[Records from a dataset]
________________
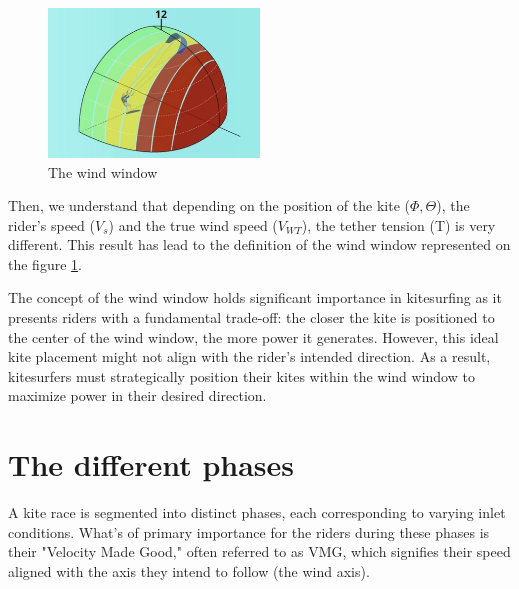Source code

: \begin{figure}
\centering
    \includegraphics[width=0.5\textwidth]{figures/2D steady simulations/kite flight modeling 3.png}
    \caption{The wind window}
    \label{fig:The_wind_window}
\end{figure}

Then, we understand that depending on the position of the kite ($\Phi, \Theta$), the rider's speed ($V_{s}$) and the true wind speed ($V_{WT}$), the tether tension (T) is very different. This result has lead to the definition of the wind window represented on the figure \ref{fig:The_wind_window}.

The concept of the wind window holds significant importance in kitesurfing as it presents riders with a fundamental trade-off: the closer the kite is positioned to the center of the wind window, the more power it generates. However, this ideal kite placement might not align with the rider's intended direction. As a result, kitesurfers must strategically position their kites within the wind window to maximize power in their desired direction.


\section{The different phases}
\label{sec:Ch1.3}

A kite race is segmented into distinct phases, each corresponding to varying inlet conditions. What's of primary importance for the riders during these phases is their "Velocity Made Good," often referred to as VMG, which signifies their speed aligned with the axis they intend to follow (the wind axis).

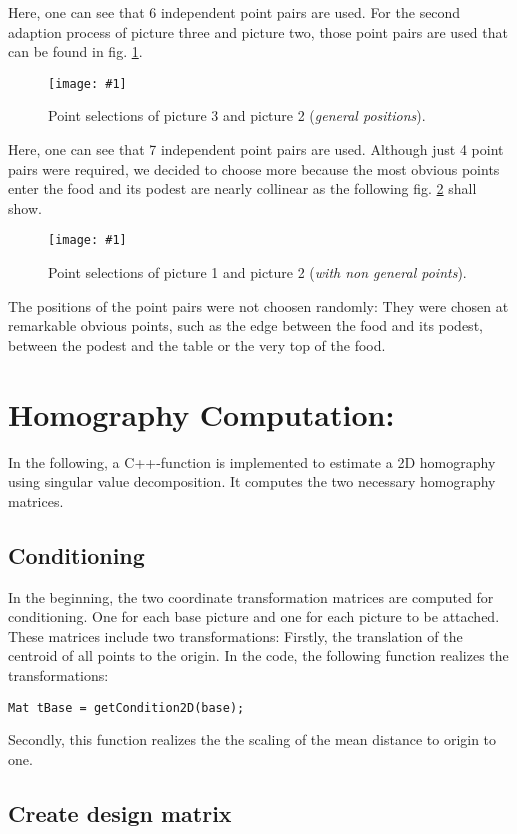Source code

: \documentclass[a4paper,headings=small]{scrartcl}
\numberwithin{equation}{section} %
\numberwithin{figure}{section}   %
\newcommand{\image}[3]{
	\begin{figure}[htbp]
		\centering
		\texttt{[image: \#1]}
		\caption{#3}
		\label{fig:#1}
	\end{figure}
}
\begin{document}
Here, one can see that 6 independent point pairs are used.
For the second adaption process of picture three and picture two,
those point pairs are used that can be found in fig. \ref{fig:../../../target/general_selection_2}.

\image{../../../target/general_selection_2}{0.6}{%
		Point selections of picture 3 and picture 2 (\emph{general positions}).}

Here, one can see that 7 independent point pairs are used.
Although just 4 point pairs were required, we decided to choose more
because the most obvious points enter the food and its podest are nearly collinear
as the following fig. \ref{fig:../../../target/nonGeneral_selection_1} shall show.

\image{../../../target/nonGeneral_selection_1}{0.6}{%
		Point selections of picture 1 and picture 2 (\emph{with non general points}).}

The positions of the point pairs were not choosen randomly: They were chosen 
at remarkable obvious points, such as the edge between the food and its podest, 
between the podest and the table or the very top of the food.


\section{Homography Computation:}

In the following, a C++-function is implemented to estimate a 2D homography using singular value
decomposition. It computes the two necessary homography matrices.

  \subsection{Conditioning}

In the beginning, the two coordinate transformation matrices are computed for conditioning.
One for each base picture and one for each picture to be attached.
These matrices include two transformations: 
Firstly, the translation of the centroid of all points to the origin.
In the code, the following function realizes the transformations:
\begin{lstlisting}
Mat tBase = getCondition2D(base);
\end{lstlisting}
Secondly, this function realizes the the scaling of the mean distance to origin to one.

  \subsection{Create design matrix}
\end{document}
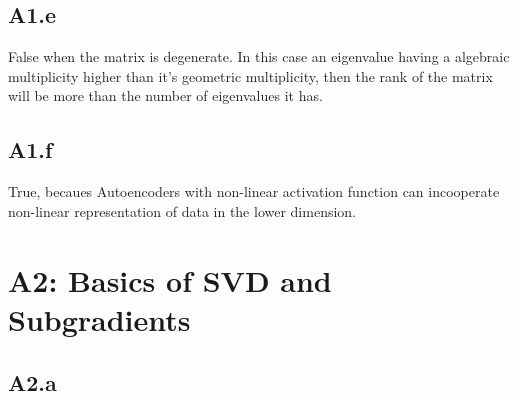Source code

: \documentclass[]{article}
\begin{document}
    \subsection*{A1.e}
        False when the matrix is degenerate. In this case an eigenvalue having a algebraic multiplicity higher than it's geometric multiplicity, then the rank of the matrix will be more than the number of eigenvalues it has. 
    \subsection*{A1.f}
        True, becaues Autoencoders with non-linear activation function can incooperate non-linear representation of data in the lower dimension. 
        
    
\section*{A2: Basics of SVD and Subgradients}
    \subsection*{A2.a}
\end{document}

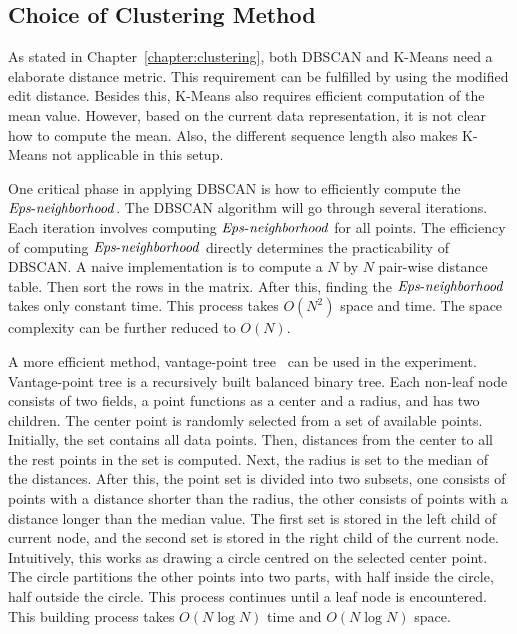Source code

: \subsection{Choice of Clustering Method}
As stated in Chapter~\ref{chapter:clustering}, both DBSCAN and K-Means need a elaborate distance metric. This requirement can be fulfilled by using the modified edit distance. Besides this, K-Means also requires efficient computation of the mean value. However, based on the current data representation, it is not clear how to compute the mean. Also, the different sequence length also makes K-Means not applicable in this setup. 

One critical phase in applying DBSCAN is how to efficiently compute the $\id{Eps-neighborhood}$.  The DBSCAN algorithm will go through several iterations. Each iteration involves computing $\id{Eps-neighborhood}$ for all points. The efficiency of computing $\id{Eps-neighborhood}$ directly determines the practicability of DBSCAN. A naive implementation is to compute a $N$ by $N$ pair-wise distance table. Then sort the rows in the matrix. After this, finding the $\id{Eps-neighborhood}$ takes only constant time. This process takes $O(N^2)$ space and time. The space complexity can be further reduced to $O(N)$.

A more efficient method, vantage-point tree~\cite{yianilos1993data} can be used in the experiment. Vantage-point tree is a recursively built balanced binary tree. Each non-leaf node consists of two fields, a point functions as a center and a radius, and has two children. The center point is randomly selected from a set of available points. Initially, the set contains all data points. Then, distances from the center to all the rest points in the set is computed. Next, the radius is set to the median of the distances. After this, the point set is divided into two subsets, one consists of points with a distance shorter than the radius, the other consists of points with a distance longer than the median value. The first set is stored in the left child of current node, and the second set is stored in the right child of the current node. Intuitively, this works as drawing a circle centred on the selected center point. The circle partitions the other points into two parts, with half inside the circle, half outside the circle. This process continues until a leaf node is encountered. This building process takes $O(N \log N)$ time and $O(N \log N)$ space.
________________
— What you will do —
Your response should be each line that includes the word "subsection", copied from the records.

— Response to the task —
  \subsection{Conditioning}
  \subsection{Create design matrix}
    \subsection*{A1.e}
    \subsection*{A1.f}
    \subsection*{A2.a}
: \subsection{Choice of Clustering Method}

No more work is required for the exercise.